For coding, the 31B reaches a Codeforces ELO of 2150. The 26B MoE handles everyday coding tasks well - code reviews, refactoring suggestions, boilerplate generation. The E4B manages simple scripts and completions. The E2B is limited to autocomplete-level assistance.

Multimodal support splits along an unexpected line: the E2B and E4B handle image and audio input (speech transcription, image descriptions), while the 26B and 31B handle image and video (up to 60-second clips) but cannot process audio at all. If audio matters to your workflow, you need one of the smaller models.

For creative writing, the 31B produces better narrative flow and wider vocabulary. The 26B MoE is hard to tell apart from it in practice for blog posts, documentation, and technical writing.

On the Arena leaderboard , the 31B sits at an ELO of approximately 1452 - that is #3 across all models including closed commercial ones. The 26B MoE is at roughly 1441. Gemma 4 is the only model family with two entries in the top ten.

Gemma 4 Arena ELO scores compared across model variants and competing models — LMArena ELO score comparison for Gemma 4 variants

Image: Hugging Face Gemma 4 Blog

Here is a practical decision matrix:

Use Case	Recommended Model	Why
Mobile / embedded devices	E2B	Fits in 2 GB VRAM
Laptop daily driver	E4B	Fast, handles audio, 8 GB RAM sufficient
Best quality per VRAM	26B MoE	31B-class quality at half the speed cost
Maximum capability	31B Dense	#3 globally on LMArena

Using Gemma 4 with the Ollama API and Third-Party Tools

Ollama exposes an OpenAI-compatible API at http://localhost:11434/v1/chat/completions. Most tools that work with the OpenAI API work with your local Gemma 4 models without code changes.

In VS Code, set your model to gemma4:26b in the Continue configuration. Use the 26B for code reviews and the E4B for fast autocomplete - switching models per task keeps things responsive.

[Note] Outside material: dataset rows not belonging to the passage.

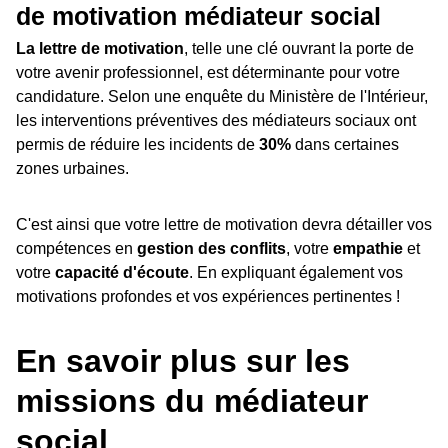
de motivation médiateur social
La lettre de motivation
, telle une clé ouvrant la porte de
votre avenir professionnel, est déterminante pour votre
candidature. Selon une enquête du Ministère de l'Intérieur,
les interventions préventives des médiateurs sociaux ont
permis de réduire les incidents de
30%
dans certaines
zones urbaines.
C'est ainsi que votre lettre de motivation devra détailler vos
compétences en
gestion des conflits
, votre
empathie
et
votre
capacité d'écoute
. En expliquant également vos
motivations profondes et vos expériences pertinentes !
En savoir plus sur les
missions du médiateur
social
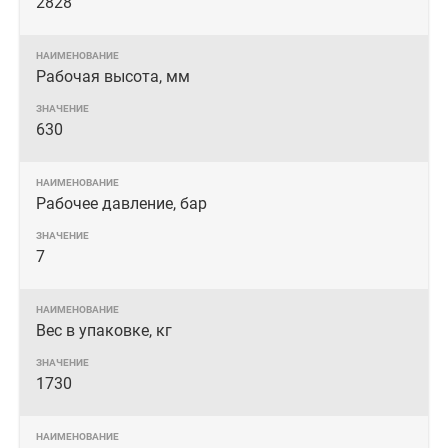
2828
Рабочая высота, мм
630
Рабочее давление, бар
7
Вес в упаковке, кг
1730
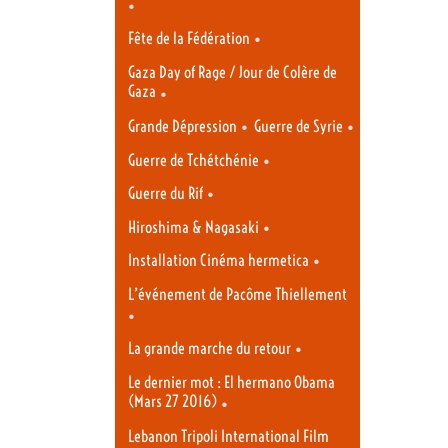
•
•
Fête de la Fédération
Gaza Day of Rage / Jour de Colère de
Gaza
•
•
•
Grande Dépression
Guerre de Syrie
•
Guerre de Tchétchénie
•
Guerre du Rif
•
Hiroshima & Nagasaki
•
Installation Cinéma hermetica
L’événement de Pacôme Thiellement
•
•
La grande marche du retour
Le dernier mot : El hermano Obama
(Mars 27 2016)
•
Lebanon Tripoli International Film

Open WebUI gives you a ChatGPT-style interface pointed at your local Ollama instance. It auto-detects available models and handles conversation history.

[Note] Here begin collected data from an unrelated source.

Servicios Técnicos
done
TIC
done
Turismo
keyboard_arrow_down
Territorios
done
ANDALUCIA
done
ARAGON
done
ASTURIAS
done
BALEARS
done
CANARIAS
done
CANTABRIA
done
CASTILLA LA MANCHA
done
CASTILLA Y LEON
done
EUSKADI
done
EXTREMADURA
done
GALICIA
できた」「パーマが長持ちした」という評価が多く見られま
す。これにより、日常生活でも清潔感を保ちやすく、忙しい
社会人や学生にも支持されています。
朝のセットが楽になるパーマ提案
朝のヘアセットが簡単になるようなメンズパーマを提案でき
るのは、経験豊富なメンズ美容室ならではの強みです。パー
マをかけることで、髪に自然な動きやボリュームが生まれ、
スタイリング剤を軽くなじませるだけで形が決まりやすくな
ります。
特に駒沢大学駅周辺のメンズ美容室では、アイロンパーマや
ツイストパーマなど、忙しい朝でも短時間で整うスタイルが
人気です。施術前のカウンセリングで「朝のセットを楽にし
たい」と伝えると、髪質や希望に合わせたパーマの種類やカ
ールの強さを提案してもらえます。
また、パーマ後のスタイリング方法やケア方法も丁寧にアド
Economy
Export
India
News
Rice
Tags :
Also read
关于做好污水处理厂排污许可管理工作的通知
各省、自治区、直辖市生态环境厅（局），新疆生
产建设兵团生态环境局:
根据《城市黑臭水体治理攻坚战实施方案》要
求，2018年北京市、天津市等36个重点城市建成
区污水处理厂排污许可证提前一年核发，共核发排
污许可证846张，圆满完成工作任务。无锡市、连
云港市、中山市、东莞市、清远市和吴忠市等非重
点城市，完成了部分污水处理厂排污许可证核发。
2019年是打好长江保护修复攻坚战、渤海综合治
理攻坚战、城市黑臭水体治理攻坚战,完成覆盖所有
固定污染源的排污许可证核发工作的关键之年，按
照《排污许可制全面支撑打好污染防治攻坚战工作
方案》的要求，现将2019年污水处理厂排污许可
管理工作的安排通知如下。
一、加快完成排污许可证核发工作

Open WebUI chat interface showing a conversation with model selection and sidebar — Open WebUI provides a familiar chat interface for local Ollama models

Image: Open WebUI GitHub

For Python, use the standard openai library:

from openai import OpenAI

client = OpenAI(
    base_url="http://localhost:11434/v1",
    api_key="ollama"  # any string works
)

response = client.chat.completions.create(
    model="gemma4:26b",
    messages=[{"role": "user", "content": "Review this function for bugs"}]
)

For per-model customization, create an Ollama Modelfile to set system prompts, temperature, and context window size. This is useful when you want the 26B to behave as a code reviewer with specific instructions, or the E4B to act as a writing assistant with a particular tone.

Troubleshooting Common Issues

Flash Attention hangs on large prompts (31B): The 31B Dense model can hang indefinitely during prompt evaluation when prompts exceed 3-4K tokens with Flash Attention enabled. The fix is to set OLLAMA_FLASH_ATTENTION=0 and restart Ollama. The 26B MoE variant is not affected.

Out of memory errors: If the model fails to load or gets killed by the OOM reaper, you are likely on insufficient hardware. The 26B needs at minimum 32 GB of unified memory on Apple Silicon - 16 GB will not work even with aggressive quantization. On NVIDIA GPUs, check that no other processes are consuming VRAM with nvidia-smi.

Slow first token: On Apple Silicon with Ollama v0.19 and later, Gemma 4 uses the MLX backend for better performance. If generation feels sluggish, confirm you are on the latest Ollama version and close memory-hungry applications. Browsers with dozens of tabs are the usual culprit on Macs with unified memory.

Tool calling issues: As of Ollama v0.20.0, Gemma 4 tool calling has known issues where the tool call parser fails and streaming drops calls entirely. If you need reliable function calling, pin to Ollama v0.19.x or set "reasoning": false in your model config.

Model not found after pull: If ollama run gemma4:26b says the model is not found immediately after pulling, restart the Ollama service. Early versions (pre-0.19) had a race condition during model registration that has since been fixed.

Keep Ollama updated. The Gemma 4 integration has gotten noticeably better across the v0.19 and v0.20 releases, and Google continues working with the Ollama team on performance patches.